Cyrillic symbols in comments

When I use comments, typed in Cyrillic in a file (“hello.jl”) and load this file like that include(“hello.jl”), I have the error message: ERROR: LoadError: syntax: invalid UTF-8 syntax

Example:

println(“Hello !”) # Булгъар

It appares that the quotation marks you use are the problem, not the comments:

julia> println(“Hello !”) # Булгъар
ERROR: syntax: invalid character "“" near column 9
Stacktrace:
 [1] top-level scope at none:1

julia> println("Hello !") # Булгъар
Hello !

Use ASCII quotation marks.

3 Likes

Same file, but with comment works fine

println(“Hello !”) # some comment

In REPL Cyrillic comments works too

Probably you didn’t save the file in the UTF-8 encoding, but used some other encoding like UTF-16. What editor are you using?

An example in the REPL of invalid UTF-8 data can be generated by creating a string from random bytes:

julia> Meta.parse("# " * String(rand(UInt8, 10)))
ERROR: Base.Meta.ParseError("invalid UTF-8 sequence")
2 Likes

It does not depend on the editor, I have used several Notepad++, TED Notepad,… For example, file with such comments works

println(“Hello !”) # Հայերեն

println(“Hello !”) # სომეხური ნინა

println(“Hello !”) # میلیون نفر بۇ دیلده

Any decent editor will preserve the encoding of the file by default, so simply opening it and re-saving in another editor will not fix the encoding. You’ll have to change an editor setting somewhere to specify conversion to UTF-8. How to do this will vary with the editor.

For example, for Notepad++ see here. For TED Notepad there is an encoding option in the File menu. And so forth.

PS. I would strongly recommend using a modern programming editor like vsCode. (To change the encoding to UTF-8 in vsCode, there is a menu at the bottom of the file window.)

3 Likes

Well. But why this line is Ok

println(“Hello !”) # Հայերեն

and this is not

println(“Hello !”) # Булгъар

?
And what does the editor have to do with it?

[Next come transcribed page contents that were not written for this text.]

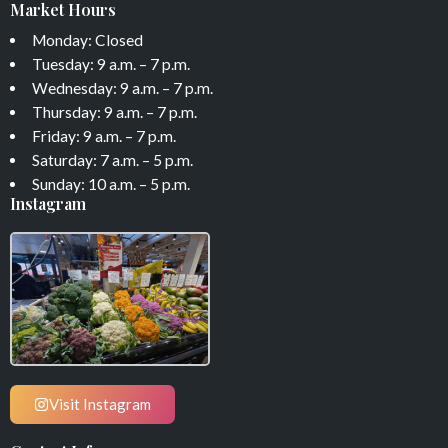
Market Hours
Monday: Closed
Tuesday: 9 a.m. – 7 p.m.
Wednesday: 9 a.m. – 7 p.m.
Thursday: 9 a.m. – 7 p.m.
Friday: 9 a.m. – 7 p.m.
Saturday: 7 a.m. – 5 p.m.
Sunday: 10 a.m. – 5 p.m.
Instagram
Visit Instagram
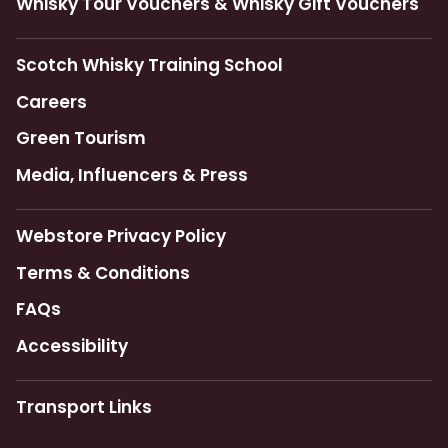
Whisky Tour Vouchers & Whisky Gift Vouchers
Scotch Whisky Training School
Careers
Green Tourism
Media, Influencers & Press
Webstore Privacy Policy
Terms & Conditions
FAQs
Accessibility
Transport Links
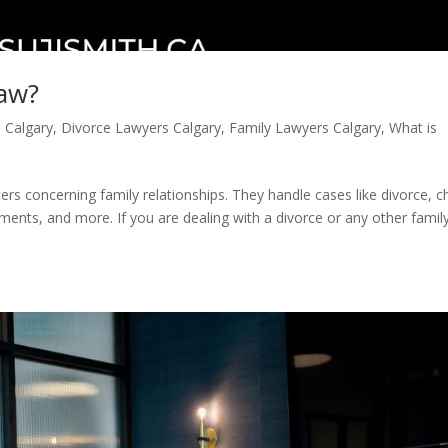
Law?
n Calgary
,
Divorce Lawyers Calgary
,
Family Lawyers Calgary
,
What is
ters concerning family relationships. They handle cases like divorce, ch
ents, and more. If you are dealing with a divorce or any other famil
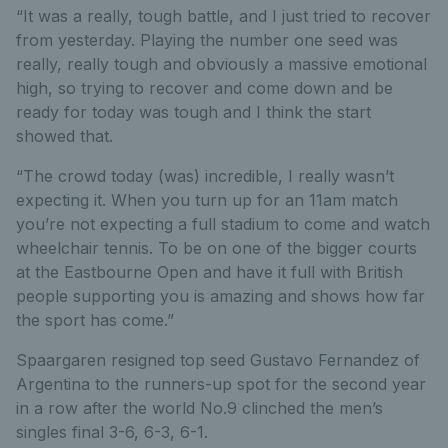
“It was a really, tough battle, and I just tried to recover
from yesterday. Playing the number one seed was
really, really tough and obviously a massive emotional
high, so trying to recover and come down and be
ready for today was tough and I think the start
showed that.
“The crowd today (was) incredible, I really wasn’t
expecting it. When you turn up for an 11am match
you’re not expecting a full stadium to come and watch
wheelchair tennis. To be on one of the bigger courts
at the Eastbourne Open and have it full with British
people supporting you is amazing and shows how far
the sport has come.”
Spaargaren resigned top seed Gustavo Fernandez of
Argentina to the runners-up spot for the second year
in a row after the world No.9 clinched the men’s
singles final 3-6, 6-3, 6-1.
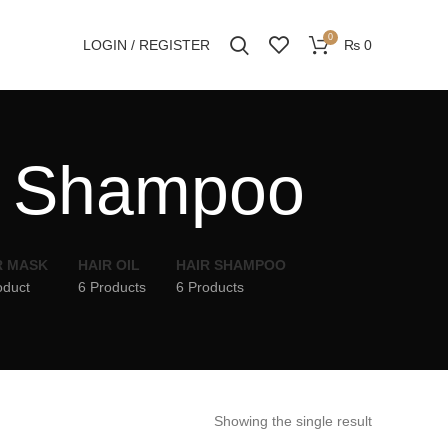
0
LOGIN / REGISTER
₨
0
r Shampoo
R MASK
HAIR OIL
HAIR SHAMPOO
oduct
6 Products
6 Products
Showing the single result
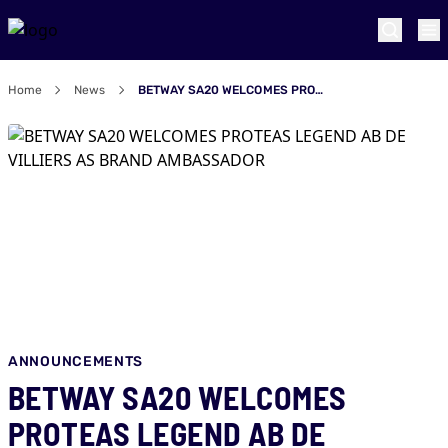
Home
News
BETWAY SA20 WELCOMES PROTEAS LEGEND AB DE VILLIERS AS BRAND AMBASSADOR
ANNOUNCEMENTS
BETWAY SA20 WELCOMES
PROTEAS LEGEND AB DE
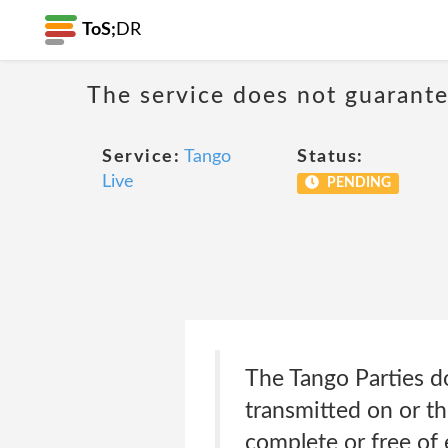
ToS;
DR
The service does not guarante
Service:
Tango
Status:
Live
PENDING
The Tango Parties do
transmitted on or th
complete or free of 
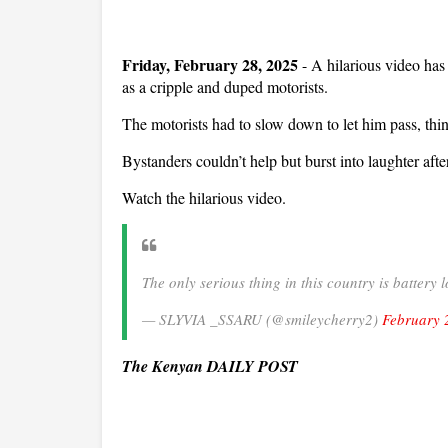
Friday, February 28, 2025
- A hilarious video h
as a cripple and duped motorists.
The motorists had to slow down to let him pass, thi
Bystanders couldn’t help but burst into laughter af
Watch the hilarious video.
The only serious thing in this country is batter
— SLYVIA _SSARU (@smileycherry2)
February 
The Kenyan DAILY POST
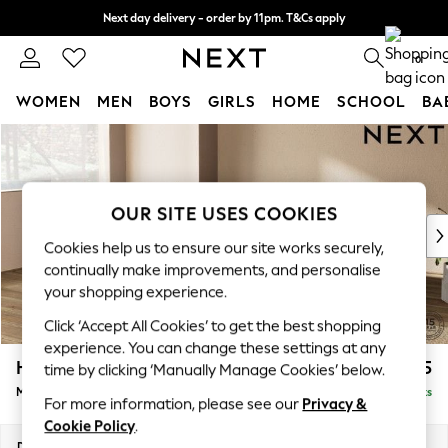
Next day delivery - order by 11pm. T&Cs apply
Split the cost with pay in 3.
Find out more
0
WOMEN
MEN
BOYS
GIRLS
HOME
SCHOOL
BA
Skip to Main Content
For You
WOMEN
New In & Trending
New: This Week
OUR SITE USES COOKIES
New: NEXT
Cookies help us to ensure our site works securely,
Top Picks
continually make improvements, and personalise
Trending On Social
your shopping experience.
Polka Dots
Click ‘Accept All Cookies’ to get the best shopping
Summer Textures
experience. You can change these settings at any
Blues & Chambrays
Houghton Deep Relaxed Sit
£2,225
time by clicking ‘Manually Manage Cookies’ below.
Summer Whites
Medium Corner Chaise - Left Hand
Delivered in 8 Weeks
Chocolate Brown
For more information, please see our
Privacy &
Linen Collection
Cookie Policy
.
New Season Workwear
Dimensions:
W271 x H86 x D195cm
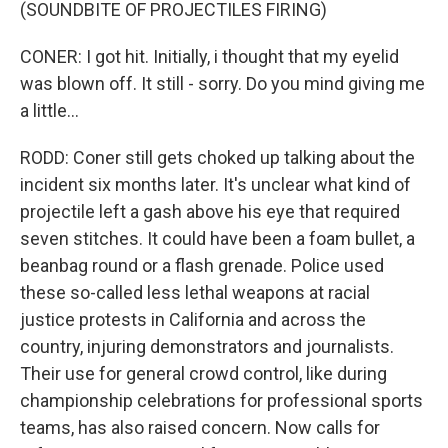
(SOUNDBITE OF PROJECTILES FIRING)
CONER: I got hit. Initially, i thought that my eyelid
was blown off. It still - sorry. Do you mind giving me
a little...
RODD: Coner still gets choked up talking about the
incident six months later. It's unclear what kind of
projectile left a gash above his eye that required
seven stitches. It could have been a foam bullet, a
beanbag round or a flash grenade. Police used
these so-called less lethal weapons at racial
justice protests in California and across the
country, injuring demonstrators and journalists.
Their use for general crowd control, like during
championship celebrations for professional sports
teams, has also raised concern. Now calls for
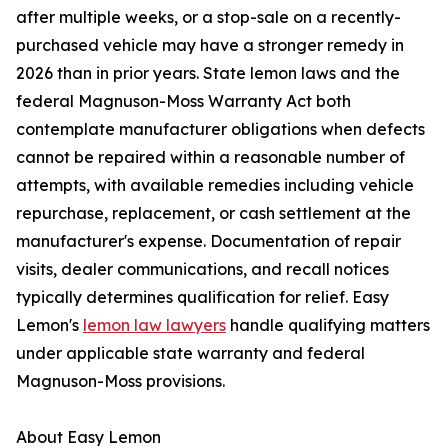
after multiple weeks, or a stop-sale on a recently-
purchased vehicle may have a stronger remedy in
2026 than in prior years. State lemon laws and the
federal Magnuson-Moss Warranty Act both
contemplate manufacturer obligations when defects
cannot be repaired within a reasonable number of
attempts, with available remedies including vehicle
repurchase, replacement, or cash settlement at the
manufacturer's expense. Documentation of repair
visits, dealer communications, and recall notices
typically determines qualification for relief. Easy
Lemon's
lemon law lawyers
handle qualifying matters
under applicable state warranty and federal
Magnuson-Moss provisions.
About Easy Lemon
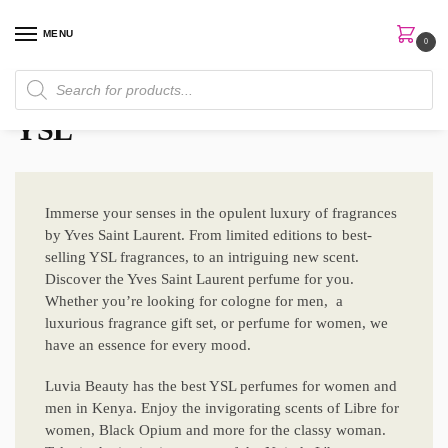
MENU
0
Home
Brands
YSL
/
/
YSL
Immerse your senses in the opulent luxury of fragrances
by Yves Saint Laurent. From limited editions to best-
selling YSL fragrances, to an intriguing new scent.
Discover the Yves Saint Laurent perfume for you.
Whether you’re looking for cologne for men, a
luxurious fragrance gift set, or perfume for women, we
have an essence for every mood.
Luvia Beauty has the best YSL perfumes for women and
men in Kenya. Enjoy the invigorating scents of Libre for
women, Black Opium and more for the classy woman.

It depends on how it is encoded in whatever encoding you are using and whether that happens to correspond to a valid UTF-8 sequence.

The editor determines what the default encoding is and how to change it, as I explained in my message above.

1 Like

Well. Did you try to make file with the text

println(“Hello !”) # Булгъар

using and run it in REPL?

Yes. It works fine (both via julia foo.jl and by include("foo.jl") in the REPL), saved in UTF-8 encoding in a file foo.jl, once you correct the quotes to straight quotes:

println("Hello !") # Булгъар

(Use a programming editor like vsCode! Non-programming editors will sometimes “smart-correct” quotes "..." into curly quotes “...”, which is not what you want for programming. Or maybe your browser is doing that to your discourse posts?)

1 Like

Thank you very much!
(I use the right quotes, probably they are converted in this window).
Yet I do not understand the idea. It is COMMENT, it is for me, not for compiler/interpreter. One can use here any symbols.
I thought, the compiler just skip the text after the symbol #.

It has to parse text after # in order to find newline symbol.

Thank you! I finally figured it out!